Vous êtes bientôt trentenaire et vous ne savez toujours pas quoi faire? « Les enseignants seront les grands gagnants de la réforme des retraites », titrait un article du Figaro le 21 décembre. D’ici 2037, chaque enseignant gagnerait, outre son augmentation liée à l’ancienneté, 700 à 900 euros brut mensuels. Cette revalorisation touchant avant tout celles et ceux nés après 1975, voilà de quoi rassurer les actifs en pleine force de l’âge qui craignent pour leurs vieux jours.
Vous ne vous ennuierez jamais
A notre époque, devenir professeur n’est pas seulement un moyen d’avoir de longs congés payés par le contribuable, mais surtout l’occasion d’échapper à la routine du travail de bureau. Le lundi 9 décembre à Maisons-Alfort, un enseignant a reçu deux coups de tête de la part d’un bambin de… dix ans. À Gisors, charmante bourgade du département de l’Eure, un enseignant a été blessé par un lycéen le vendredi 13 décembre. Trois jours plus tard à Béziers, un enseignant s’est fait casser le nez par un élève de première qu’il venait de gifler (les parents de l’élève ont décidé de porter plainte contre l’auteur de la gifle). Déjà au début de l’année, Le Point s’alarmait de la hausse des violences contre les enseignants. Dans cette atmosphère pesante, Christine Renon, directrice d’une école de Pantin, craquait et mettait fin à ses jours le 21 septembre.

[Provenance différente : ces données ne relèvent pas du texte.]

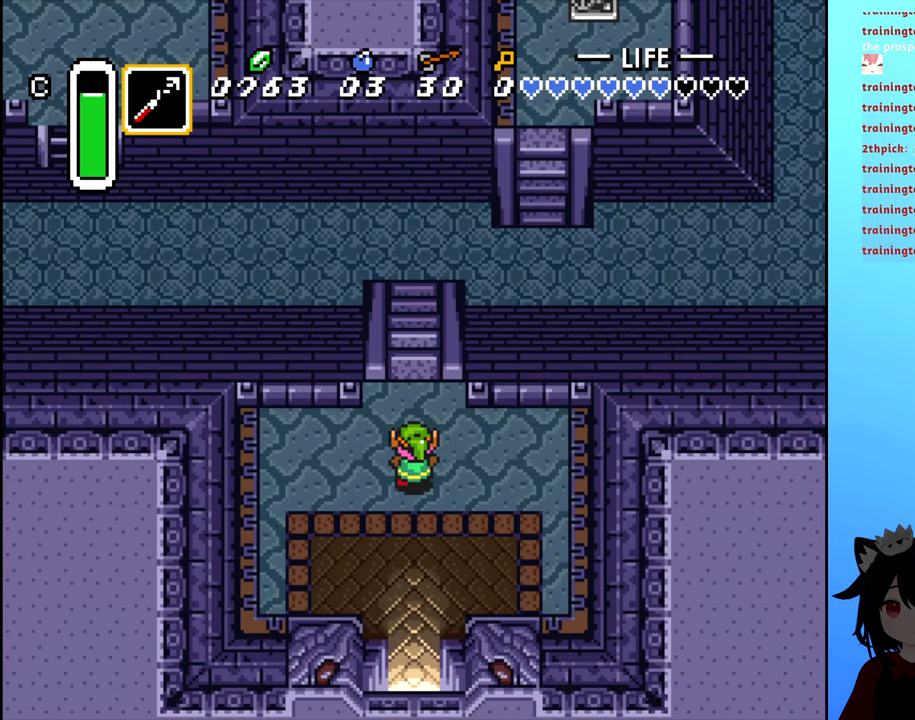
{"buttons": ["DPAD_UP"], "events": []}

Une profession pleine d’avenir
Cela ne vous effraie pas? Tant mieux: le nombre de candidats au CAPES 2020 étant en recul de 7,8 %, c’est le moment de vous lancer! Ainsi, vous pourriez initier vos élèves aux mystérieux rouages de l’économie (chute de 23 % du nombre de candidats en sciences économiques et sociales), aux charmes de la langue de Goethe ( – 18 % en allemand), aux trouvailles de Pythagore ou Thalès (- 17 % en mathématiques), ou encore, au dilemme cornélien de Rodrigue: venger son propre père ou épouser celle que l’on aime? (-7 % en lettres).
Des débats sans fin ?
Vous craignez de ne pas avoir le bagage suffisant pour captiver votre auditoire empli de soif de connaissance? Rassurez-vous, la future réforme du CAPES minimiserait l’exigence de maîtrise des savoirs disciplinaires au profit des connaissances pédagogiques. Chez nos confrères de Marianne, un professeur d’histoire s’en inquiétait le 5 décembre dernier en ces termes: « le professeur […] serait perçu comme un répétiteur dont le rôle sera d’appliquer machinalement des séquences pédagogiques clés en main ».
Quelques jours plus tard, un professeur de lycée professionnel répondait à son confrère dans le même magazine: « un professeur d’anglais qui connaît l’œuvre de Shakespeare sur le bout des doigts, ou bien un professeur d’Histoire et Géographie incollable sur les moindres détails de la Guerre froide, ne sont pas forcément de bons professeurs ». Ah, le thème du « bon professeur ». Qu’est-ce qui fait un « bon professeur »? Faut-il forcément avoir la tête plus pleine que celle de son confrère pour être un « bon professeur »? Après avoir discuté des élèves dans la « salle des profs », voilà un sujet dont vous aurez tout à loisir de causer avec vos collègues si vous signez.
Le plaisir des mutations
La France est riche de ses terroirs, la France est forte des liens qu’elle a su tisser à travers le monde. En entrant dans l’Éducation nationale, vous pourriez découvrir de majestueuses contrées comme la Seine-Saint-Denis ou la Creuse, des départements qui peinent à attirer les hussards noirs de la République. Pour ceux plus habités par des lubies de soleil et d’exotisme, l’épineuse Guyane ou l’abondante Mayotte vous tendent les bras. Certes, le temps des muses de Gauguin est révolu, mais Tahiti évoque toujours un parfum d’infini et de sérénité. Un rêve auquel vous pourrez sérieusement songer suite à quelques années d’ancienneté.
Toujours pas convaincu? Dans ce cas, vous n’êtes sans doute pas en total désaccord avec les syndicats enseignants qui estiment qu’à ce jour, « le métier est sous-payé ». Dans la pure tradition française, l’intersyndicale de l’éducation -FSU, Snalc, CGT, SUD- a appelé pour le 9 janvier à… manifester. Reste à voir si durant les fêtes, Jean-Michel Blanquer, qui voit une « occasion historique » pour les enseignants dans la réforme des retraites, parviendra à les convaincre de sa bonne foi. Au vu du climat social actuel, il y a de quoi en douter.